Claramente, Mandelson estava a aproveitar a sua posição política para encher as botas. Ele aparentemente admitiu isso em um e-mail para Epstein no dia de Natal de 2010:

‘Não quero viver só de salário. É por isso que preciso fazer o máximo possível para construir com o JPM.”

Mesmo assim, e apesar de gastar £ 8 milhões na mansão em Regent’s Park, ao mesmo tempo seu então namorado brasileiro (agora marido) Reinaldo implorava 10 mil de Epstein para pagar um curso de osteopatia. Vai entender, como dizem nossos primos americanos.

Nos últimos 40 anos, Mandelson esteve escondido à vista de todos. Suas falhas e apetite voraz pelo dinheiro de outras pessoas são evidentes para qualquer pessoa com meio cérebro observar. No entanto, só Deus sabe por que razões, homens poderosos continuaram a ceder a ele.

Starmer agora deve se arrepender de tê-lo enviado para Washington – mas, novamente, ele também fez do Nonce Finder General Tom Watson um colega vitalício, o que lhe diz tudo o que você precisa saber sobre o julgamento do PM.

Agora, talvez, as rodas tenham saído de vez de Mandelson. Ele está fora do Partido Trabalhista e, com alguma sorte, será destituído do título de nobreza que não merecia.

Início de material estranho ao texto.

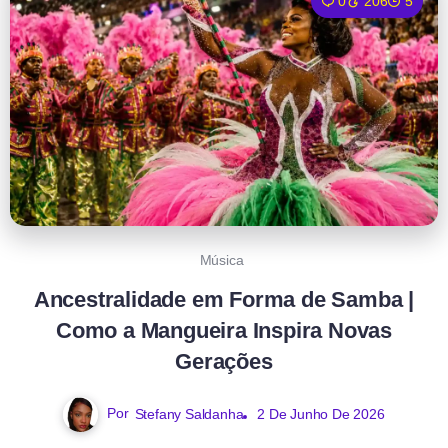
0
206
5
Música
Ancestralidade em Forma de Samba |
Como a Mangueira Inspira Novas
Gerações
Por
Stefany Saldanha
2 De Junho De 2026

Suas desculpas esfarrapadas não servirão mais. Como ele pode afirmar que “não se lembrava” de ter recebido 75 mil de Epstein? É tão ridículo quanto outro nobre colega trabalhista, ‘Lord’ Hermer, fingir que não se lembra de quanto foi pago para representar Gerry Adams.

Ele pode ter desviado o esquadrão de fraudes por causa de seu pedido de hipoteca distorcido anos atrás. Mas se as alegações de que Mandelson estava a vazar informações confidenciais e sensíveis do governo para banqueiros americanos enquanto estava no governo se revelarem verdadeiras, as autoridades poderão não ser tão indulgentes desta vez. Estamos falando de possível negociação com informações privilegiadas aqui.

Um deputado do SNP já o denunciou à polícia. Gordon Brown está incandescente de raiva com a notícia da traição de Mandelson.

Ele também é procurado para interrogatório pelo Senado dos EUA, que tende a ser um pouco mais rigoroso em seus interrogatórios do que um simpático comitê dos Comuns, comprado e pago, e pode muito bem prosseguir com acusações criminais.

Nunca se sabe, nesta época do ano que vem, Rodney, a frente em Y branca do multimilionário Mandelson pode estar escondida por um macacão laranja em uma prisão Supermax em Omaha, em algum lugar da América Central.

Essa é uma imagem que eu adoraria não deixar de ver.

Não poderia acontecer com um homem melhor.